As University of Virginia law professor Saikrishna Prakash offered, “It’s not a good look.”
Shouldn’t voters decide who wins the Maine and Colorado primaries?
It’s one thing for the courts or an election official to block a candidate who doesn’t meet objective criteria — say, he is not registered to vote, or she is not at least 18 years old.
It’s another to watch Bellows, who is not a lawyer, go where no court has gone before by relying on her idea of what qualifies as “insurrection” or “engaging” in an insurrection.
“I am mindful that no Secretary of State has ever deprived a presidential candidate of ballot access based on Section Three of the Fourteenth Amendment,” she added. “I am also mindful, however, that no presidential candidate has ever before engaged in insurrection.”
No criminal charges have been filed against Trump for insurrection in connection with the Jan. 6, 2021, attack on the Capitol, and hence there has been no trial — which could make Trump, Prakash quipped, a “non-adjudicated insurrectionist.”
Savvy Democrats fear a backlash.
California Gov.

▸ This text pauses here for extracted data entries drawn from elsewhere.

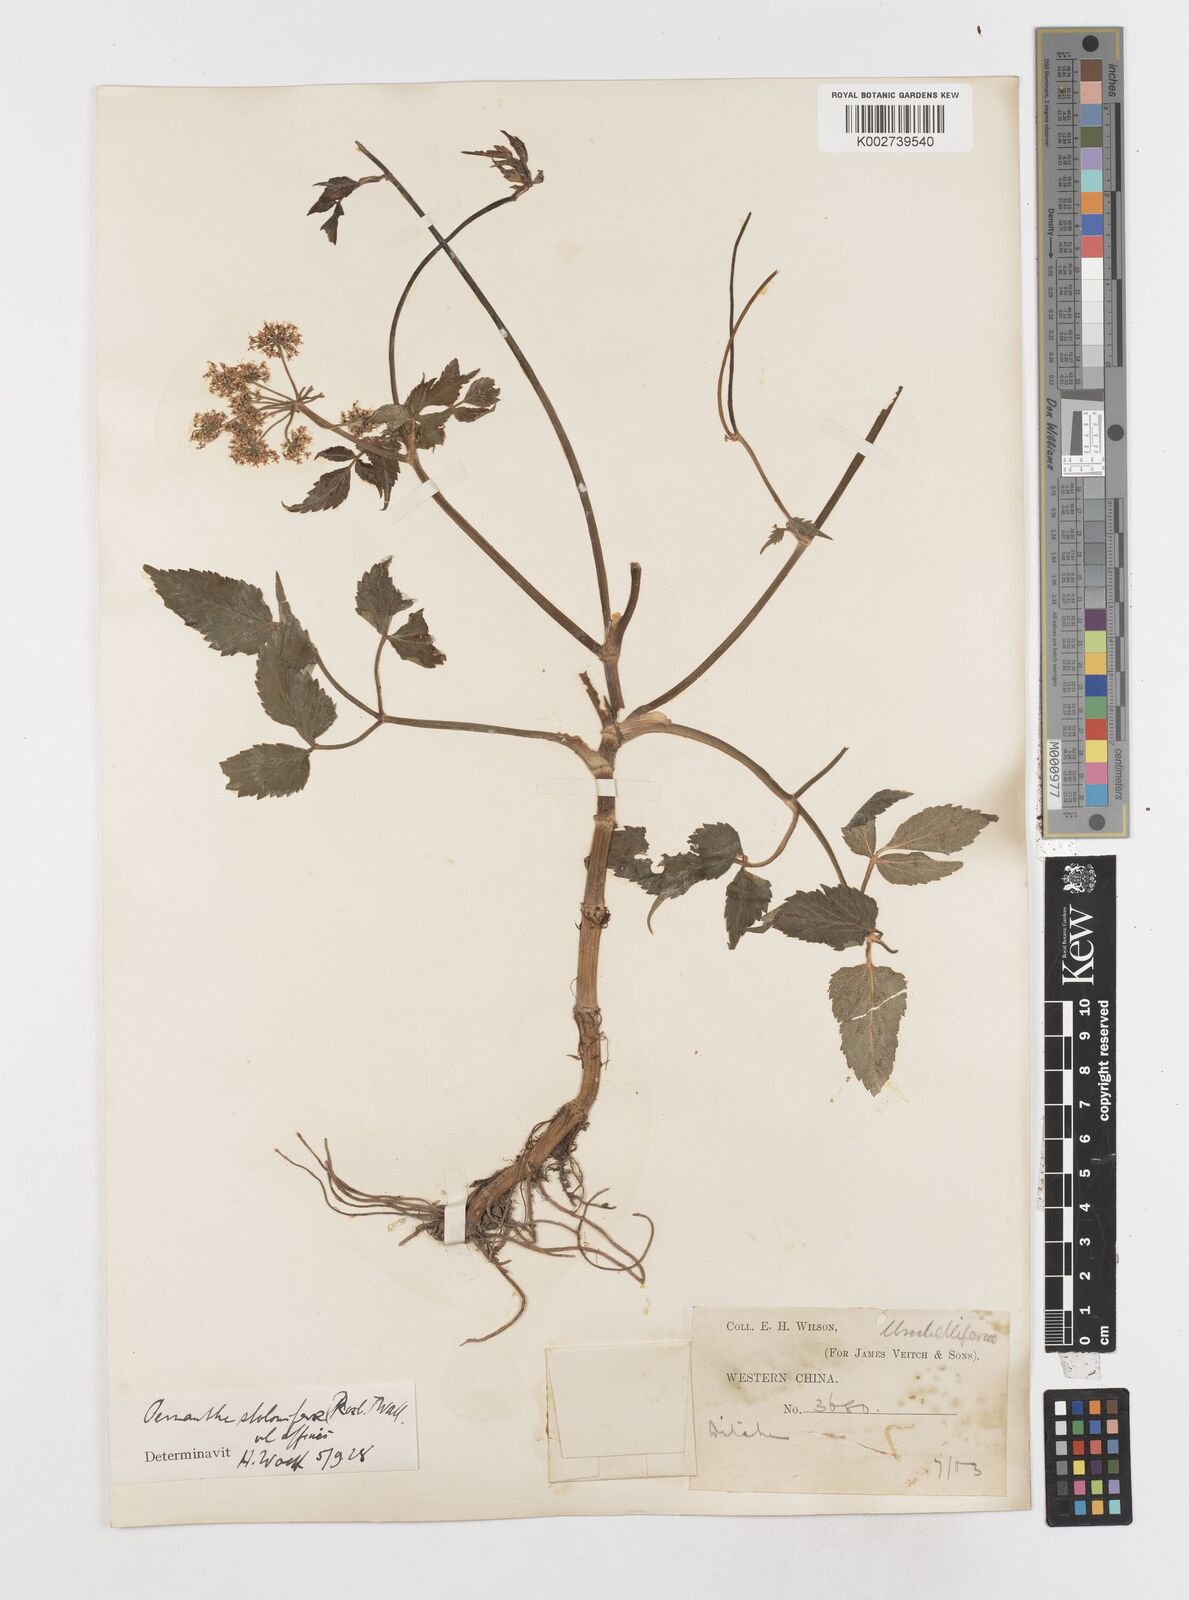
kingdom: Plantae
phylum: Tracheophyta
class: Magnoliopsida
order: Apiales
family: Apiaceae
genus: Oenanthe
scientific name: Oenanthe javanica
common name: Java water-dropwort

Gavin Newsom reacted to the Colorado court’s action with this statement: “There is no doubt that Donald Trump is a threat to our liberties and even to our democracy. But in California, we defeat candidates at the polls.”
The Maine and Colorado actions appeared destined to end up before the U.S. Supreme Court, which has the authority and expertise to craft a ruling on this narrow issue. Sure enough, the Trump campaign on Wednesday filed an appeal with the high court against the Colorado decision.
Whatever the court rules, one side of the partisan divide will be angry. But at least the result won’t be the work of amateurs.